Ce que le conseil départemental de Sédhiou doit faire

Boubacar Biaye, président du conseil départemental et député de la région de Sédhiou, doit, c’est son devoir, hic et nunc se rendre dans les lieux pour constater les faits et rassurer les populations. Si les populations de Manconomba clament de vive voix qu’ils sont victimes de stigmatisation, c’est parce que quelque part les autorités politiques qui devraient s’y rendre – pour non seulement faire une sensibilisation sur la véracité de la pandémie de la covid-19 et les soutenir moralement – sont dans une réserve et un silence dont ils sont les seuls à détenir le secret.

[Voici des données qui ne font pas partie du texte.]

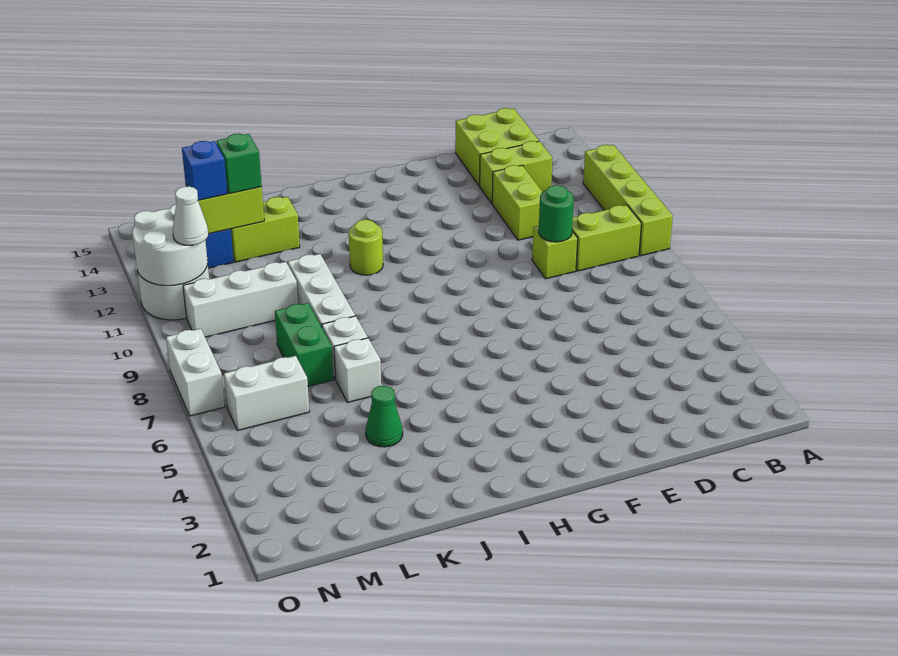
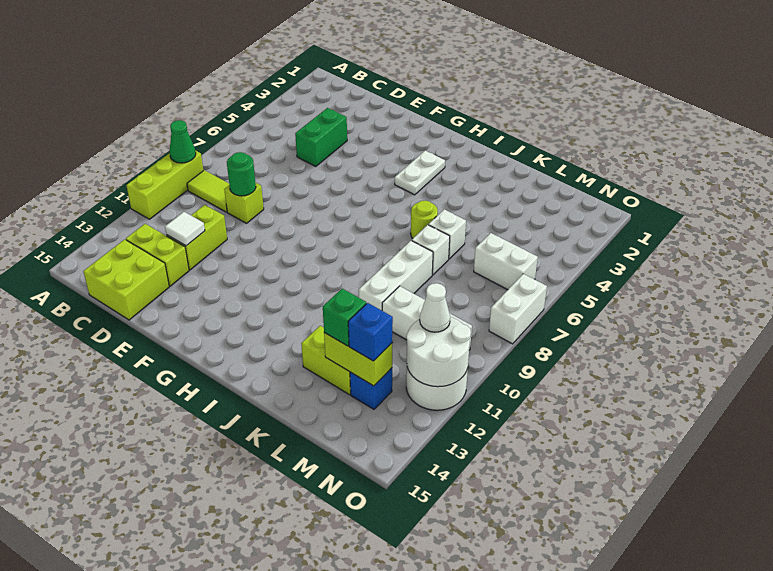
lime brick A9:A12 level 1 -> lime brick A9:A11 level 1
lime brick B9:C9 level 1 -> lime tile B9:C9 level 1
none -> white tile D12 level 2
none -> white plate H3:H4 level 1
lime round brick I11 level 1 -> lime round brick J6 level 1
green cone K4 level 1 -> green cone A9 level 2
green brick L7:L8 level 1 -> green brick D4:D5 level 1

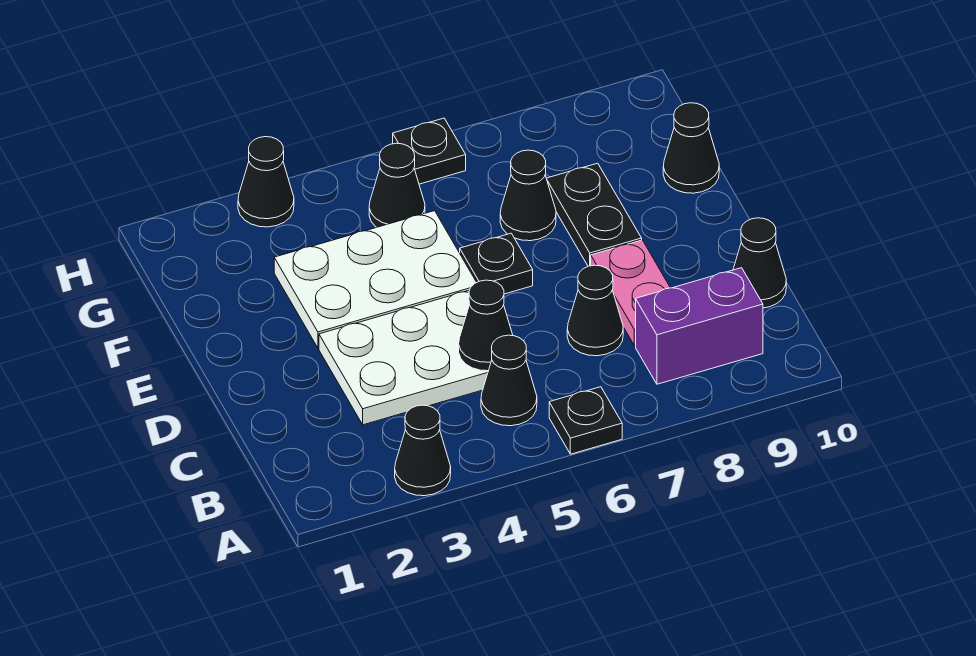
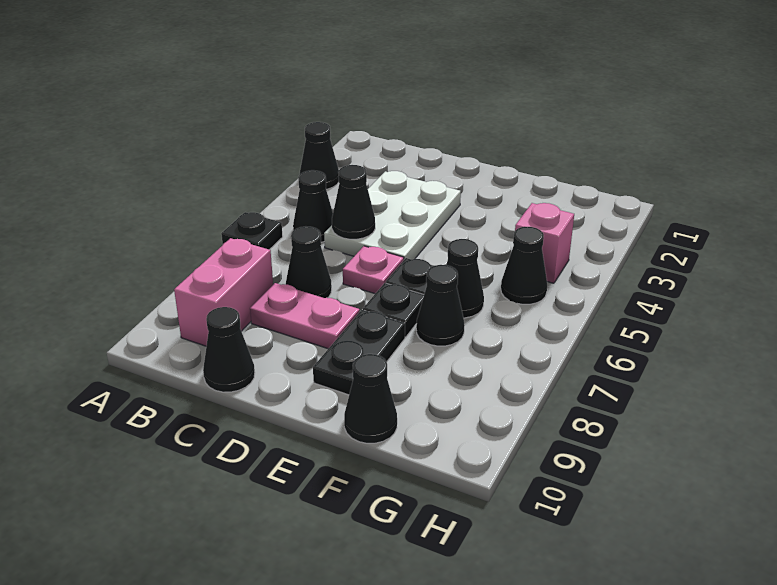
purple brick B8:B9 level 1 -> pink brick B8:B9 level 1
none -> pink plate D6 level 1
white plate E3:F5 level 1 -> none
black plate E8:F8 level 1 -> black plate E8:E9 level 1
none -> pink brick G4 level 1
black cone H3 level 1 -> black cone F6 level 1
black plate H6 level 1 -> black plate E7 level 1

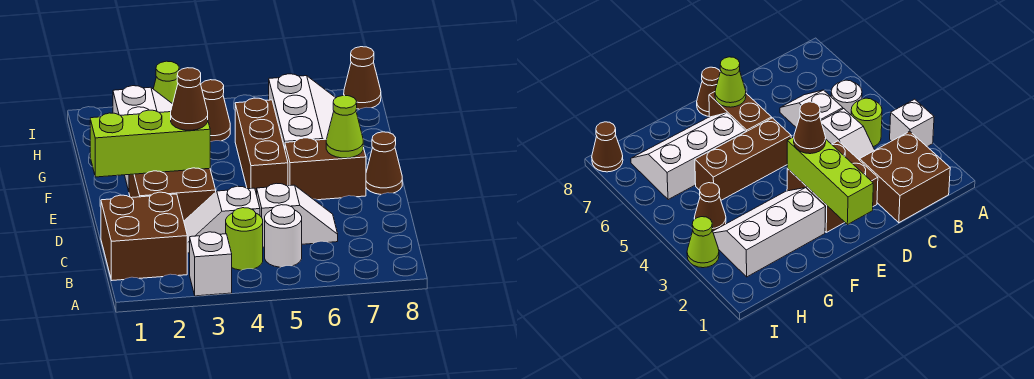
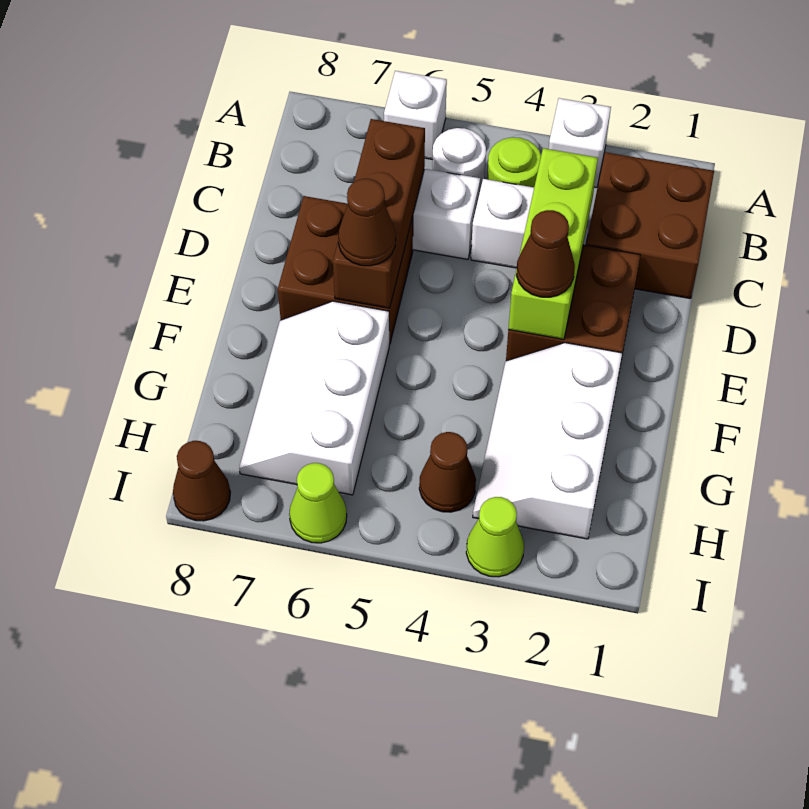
none -> white brick A6 level 1
lime brick E1:E3 level 2 -> lime brick C3:E3 level 2
brown brick E5:G5 level 1 -> brown brick C6:E6 level 2
brown brick E6:E7 level 1 -> brown brick D6:E7 level 1
lime cone E7 level 2 -> lime cone I6 level 1
brown cone E8 level 1 -> brown cone E6 level 3

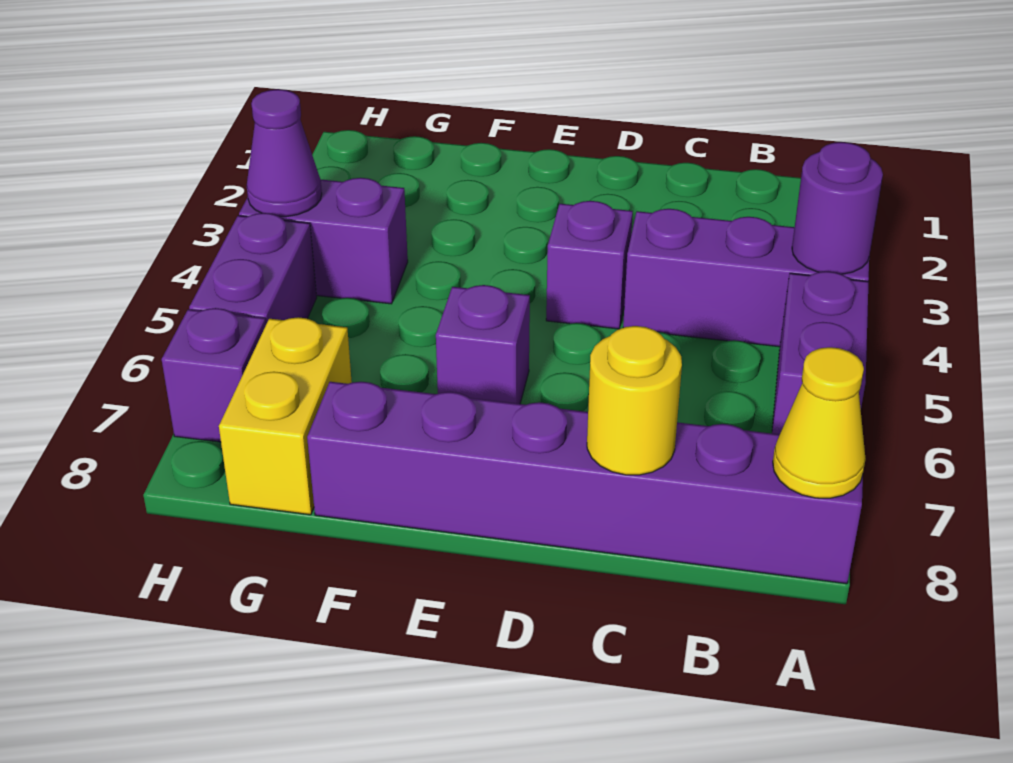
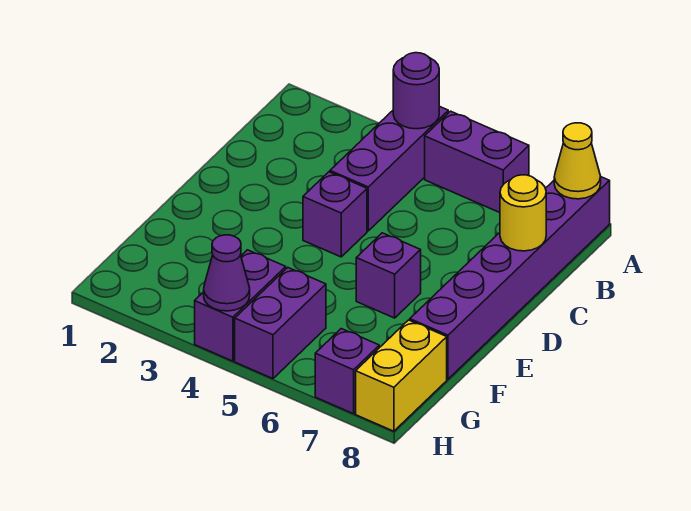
yellow brick G7:G8 level 1 -> yellow brick G8:H8 level 1
purple brick H5:H6 level 1 -> purple brick G5:H5 level 1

Le président du conseil départemental est parmi les généraux qui sont censés prendre les devants. Car, il a une double casquette politique qui l’oblige à être en avant post du combat. Donc, il est appelé au front pour faire face à cette pandémie dont le taux de contamination monte crescendo. Il est opportun, de son côté, d’élaborer une stratégie inclusive de lutte contre la covid-19. Le département est secoué par la pandémie et son rôle doit être plus que de faire des dons.

Aussi, le président du conseil départemental de Sédhiou doit, en plus du soutien financier et des produits détergents, octroyer 20 tonnes de riz.

Certes, les conseils départementaux dépensent plus qu’ils ne reçoivent et leur budget couvre difficilement leurs masses salariales, mais il est nécessaire de faire des dons importants en denrées alimentaires pour aider les populations de Manconomba qui miaulent leur détresse.

De la nécessité de partager les vivres

C’est étrange de constater que des tonnes de riz soient stockées à Sédhiou pendant que les populations de Manconomba crèvent la dalle. Les activités sont freinées dans cette commune, la panique s’est installée, les populations peinent a bougé de village en village pour acheter des poissons et autres nourritures. Entre obligation de respecter les normes édictées par le gouvernement et stigmatisation, ils survivent. Je crois qu’une des meilleures façons de leur venir en aide est de distribuer des vivres à chaque famille pour les amener à réduire les déplacements.

Les populations de Manconomba et autres villages environnants sont tenaillés par un besoin pressant de nourriture puisque leurs activités quotidiennes sont limitées. En réponse à ces préoccupations majeures, marquées par un contexte économique aride, les autorités administratives et politiques doivent alléger cette souffrance en leur octroyant les denrées alimentaires qui vont bientôt s’abîmer dans les camions où elles sont stockées. C’est dommage de voir le conseil départemental de lutte contre la covid-19 recevoir des dons qu’il distribue peu ou pas. Pour aider les populations de Oudoucar, qui doivent être prioritaires dans le partage des denrées alimentaires, il faut livrer les vivres. C’est la meilleure façon pour les obliger de rester chez eux.